Your task: Within the records below, reproduce without change the lines from the line that has "PAIEMENT SÉCURISÉ" through the line that has "é gratuita.", and only those.

START Supplied entries

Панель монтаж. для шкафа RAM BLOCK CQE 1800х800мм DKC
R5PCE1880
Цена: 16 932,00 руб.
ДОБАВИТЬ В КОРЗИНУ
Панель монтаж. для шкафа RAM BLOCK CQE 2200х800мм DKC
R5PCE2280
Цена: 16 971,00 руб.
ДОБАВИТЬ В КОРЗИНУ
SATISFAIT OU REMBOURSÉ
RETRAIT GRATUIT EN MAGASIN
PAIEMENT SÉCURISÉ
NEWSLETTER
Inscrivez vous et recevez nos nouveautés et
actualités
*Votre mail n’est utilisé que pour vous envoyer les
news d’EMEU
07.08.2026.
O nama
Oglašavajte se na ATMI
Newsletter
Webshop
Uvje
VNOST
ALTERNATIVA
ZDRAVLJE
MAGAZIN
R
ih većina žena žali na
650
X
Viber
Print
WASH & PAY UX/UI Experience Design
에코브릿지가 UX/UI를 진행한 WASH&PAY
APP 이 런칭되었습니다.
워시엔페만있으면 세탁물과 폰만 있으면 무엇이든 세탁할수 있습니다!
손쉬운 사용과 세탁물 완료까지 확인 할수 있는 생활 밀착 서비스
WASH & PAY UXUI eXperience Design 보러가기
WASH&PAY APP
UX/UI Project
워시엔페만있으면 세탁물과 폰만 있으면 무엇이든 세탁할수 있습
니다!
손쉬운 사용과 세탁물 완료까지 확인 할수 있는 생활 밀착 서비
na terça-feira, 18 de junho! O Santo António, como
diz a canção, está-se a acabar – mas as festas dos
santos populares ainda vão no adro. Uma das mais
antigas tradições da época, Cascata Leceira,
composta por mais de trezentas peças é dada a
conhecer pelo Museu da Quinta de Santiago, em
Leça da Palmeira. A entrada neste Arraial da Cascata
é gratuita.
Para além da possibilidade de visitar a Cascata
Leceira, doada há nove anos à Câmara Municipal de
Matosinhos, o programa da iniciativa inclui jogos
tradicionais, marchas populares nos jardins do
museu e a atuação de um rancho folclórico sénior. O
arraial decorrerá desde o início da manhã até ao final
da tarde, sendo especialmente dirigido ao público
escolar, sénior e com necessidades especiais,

END Supplied entries

Result below:
PAIEMENT SÉCURISÉ
NEWSLETTER
Inscrivez vous et recevez nos nouveautés et
actualités
*Votre mail n’est utilisé que pour vous envoyer les
news d’EMEU
07.08.2026.
O nama
Oglašavajte se na ATMI
Newsletter
Webshop
Uvje
VNOST
ALTERNATIVA
ZDRAVLJE
MAGAZIN
R
ih većina žena žali na
650
X
Viber
Print
WASH & PAY UX/UI Experience Design
에코브릿지가 UX/UI를 진행한 WASH&PAY
APP 이 런칭되었습니다.
워시엔페만있으면 세탁물과 폰만 있으면 무엇이든 세탁할수 있습니다!
손쉬운 사용과 세탁물 완료까지 확인 할수 있는 생활 밀착 서비스
WASH & PAY UXUI eXperience Design 보러가기
WASH&PAY APP
UX/UI Project
워시엔페만있으면 세탁물과 폰만 있으면 무엇이든 세탁할수 있습
니다!
손쉬운 사용과 세탁물 완료까지 확인 할수 있는 생활 밀착 서비
na terça-feira, 18 de junho! O Santo António, como
diz a canção, está-se a acabar – mas as festas dos
santos populares ainda vão no adro. Uma das mais
antigas tradições da época, Cascata Leceira,
composta por mais de trezentas peças é dada a
conhecer pelo Museu da Quinta de Santiago, em
Leça da Palmeira. A entrada neste Arraial da Cascata
é gratuita.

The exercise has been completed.